• [SELECTED EXCERPT]:
Finding Time Series Anomalies using Granular-ball Vector Data Description¶
Conference: AAAI 2026 arXiv: 2511.12147 Authors: Lifeng Shen, Liang Peng, Ruiwen Liu, Shuyin Xia, Yi Liu Code: https://github.com/notshine/GBOC
TL;DR¶
This paper proposes the Granular-ball One-Class Network (GBOC), which adaptively constructs density-guided Granular-ball Vector Data Descriptions (GVDD) in the latent space. By replacing traditional clustering or single-hypersphere assumptions, GBOC enables flexible modeling of normal time series behavior and robust anomaly detection.
Background & Motivation¶
Time series anomaly detection is critical in complex cyber-physical systems such as industrial monitoring, data centers, and smart factories. Existing methods fall into three main categories:
Nearest-neighbor methods (e.g., KNN): Rely on local density or proximity. In group anomaly scenarios, a cluster of anomalous points may mutually serve as each other's "neighbors," leading to misclassification as normal; they also fail to capture global or temporal structure.
Clustering methods (e.g., KShapeAD, KMeansAD): Require a predefined number of clusters and assume normal data forms discrete, well-separated cluster structures. However, representations derived from sliding windows over time series typically exhibit structural continuity with smooth transitions rather than discrete boundaries, making rigid cluster partitioning ill-suited to such data.

• [EXERCISE DIRECTIONS]:
Rewrite the part of the anomaly detection paper summary that opens with the words containing "Background & Motivation¶" and closes with "or temporal structure.", changing "smart factories" to "power plants". The records have nothing to do with this.

• [LISTED ENTRIES]:
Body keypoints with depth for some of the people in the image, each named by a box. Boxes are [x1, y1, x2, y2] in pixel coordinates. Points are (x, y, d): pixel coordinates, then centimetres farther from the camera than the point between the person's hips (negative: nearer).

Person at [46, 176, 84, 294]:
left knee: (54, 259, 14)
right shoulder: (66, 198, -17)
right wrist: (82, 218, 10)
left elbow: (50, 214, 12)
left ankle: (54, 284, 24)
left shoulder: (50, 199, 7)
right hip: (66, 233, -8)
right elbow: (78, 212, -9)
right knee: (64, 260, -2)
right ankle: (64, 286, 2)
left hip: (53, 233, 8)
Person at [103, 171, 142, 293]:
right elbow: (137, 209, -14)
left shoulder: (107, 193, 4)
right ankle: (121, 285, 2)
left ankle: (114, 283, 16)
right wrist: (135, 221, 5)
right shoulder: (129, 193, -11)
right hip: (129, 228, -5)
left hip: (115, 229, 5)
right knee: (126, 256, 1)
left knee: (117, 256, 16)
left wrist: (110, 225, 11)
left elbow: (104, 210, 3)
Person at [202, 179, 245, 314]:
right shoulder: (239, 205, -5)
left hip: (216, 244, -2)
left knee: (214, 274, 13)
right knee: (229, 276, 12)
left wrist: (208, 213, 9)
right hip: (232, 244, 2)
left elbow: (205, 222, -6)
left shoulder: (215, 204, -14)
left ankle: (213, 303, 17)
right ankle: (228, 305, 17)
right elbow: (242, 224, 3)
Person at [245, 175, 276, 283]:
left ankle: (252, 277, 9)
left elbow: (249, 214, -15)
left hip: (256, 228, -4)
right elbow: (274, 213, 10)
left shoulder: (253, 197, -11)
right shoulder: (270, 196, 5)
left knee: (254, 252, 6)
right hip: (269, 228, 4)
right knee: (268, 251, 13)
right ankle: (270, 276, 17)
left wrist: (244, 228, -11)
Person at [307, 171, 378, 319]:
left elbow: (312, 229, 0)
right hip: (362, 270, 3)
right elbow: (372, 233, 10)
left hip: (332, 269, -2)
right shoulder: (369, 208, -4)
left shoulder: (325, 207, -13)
---
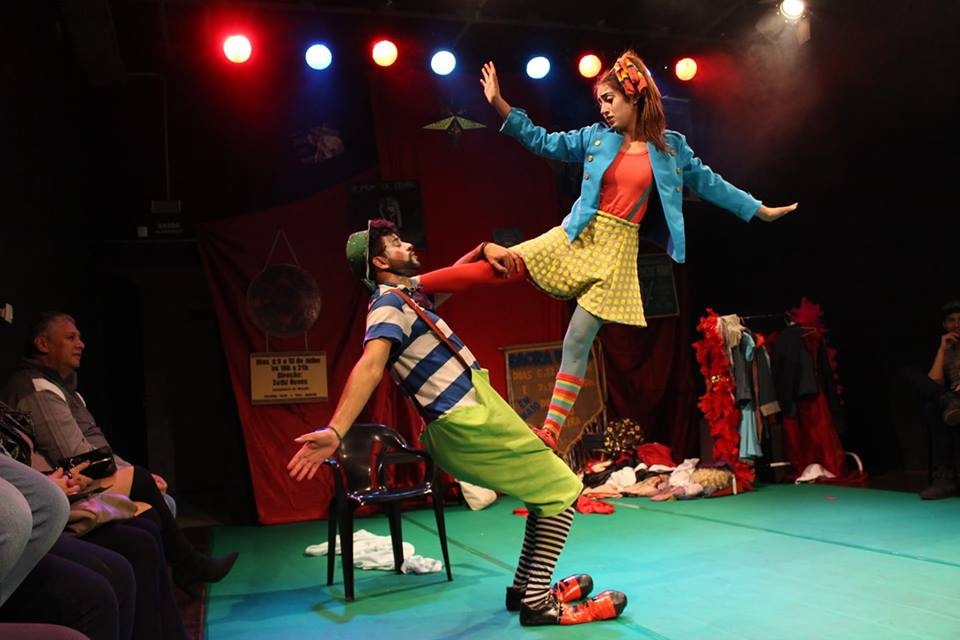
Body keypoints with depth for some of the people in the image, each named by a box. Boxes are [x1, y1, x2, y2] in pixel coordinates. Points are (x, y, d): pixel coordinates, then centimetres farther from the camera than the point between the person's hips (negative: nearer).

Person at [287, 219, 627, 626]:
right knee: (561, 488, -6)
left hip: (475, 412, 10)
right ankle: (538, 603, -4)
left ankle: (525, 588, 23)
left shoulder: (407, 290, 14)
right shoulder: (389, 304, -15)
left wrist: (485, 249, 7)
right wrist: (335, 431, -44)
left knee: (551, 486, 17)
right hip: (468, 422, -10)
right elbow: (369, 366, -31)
==
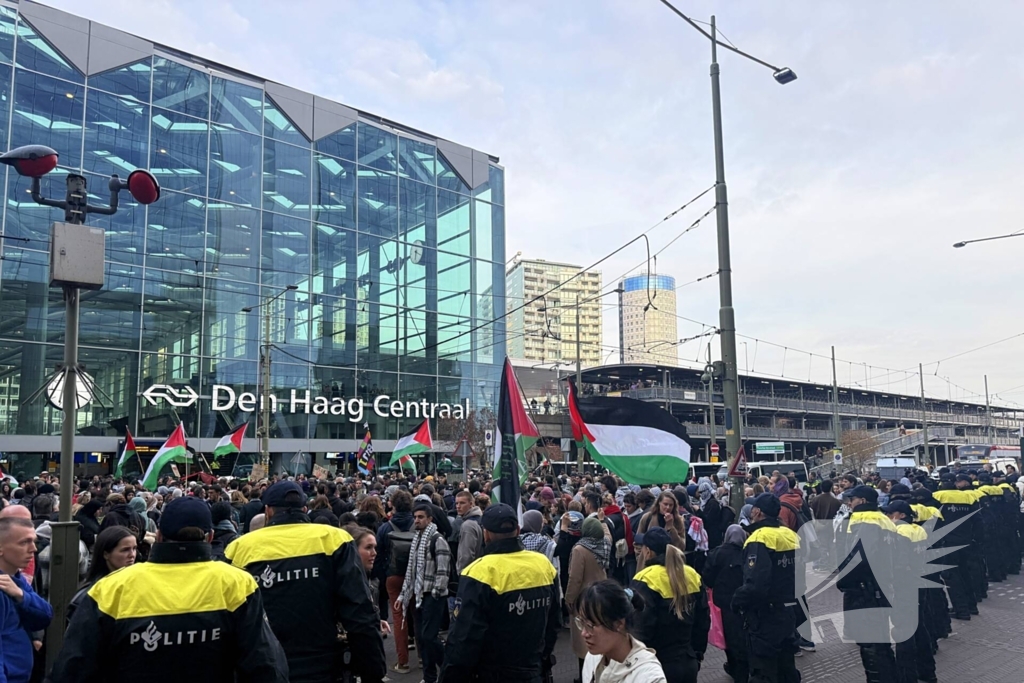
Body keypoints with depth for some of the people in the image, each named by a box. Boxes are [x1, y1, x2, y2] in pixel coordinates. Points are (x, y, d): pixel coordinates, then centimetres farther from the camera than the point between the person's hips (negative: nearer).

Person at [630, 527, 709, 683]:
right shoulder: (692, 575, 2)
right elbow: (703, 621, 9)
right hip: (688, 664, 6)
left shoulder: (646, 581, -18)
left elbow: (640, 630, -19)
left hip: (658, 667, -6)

• [OUTPUT FOR THIS TASK]:
Background & Motivation¶
Time series anomaly detection is critical in complex cyber-physical systems such as industrial monitoring, data centers, and power plants. Existing methods fall into three main categories:
Nearest-neighbor methods (e.g., KNN): Rely on local density or proximity. In group anomaly scenarios, a cluster of anomalous points may mutually serve as each other's "neighbors," leading to misclassification as normal; they also fail to capture global or temporal structure.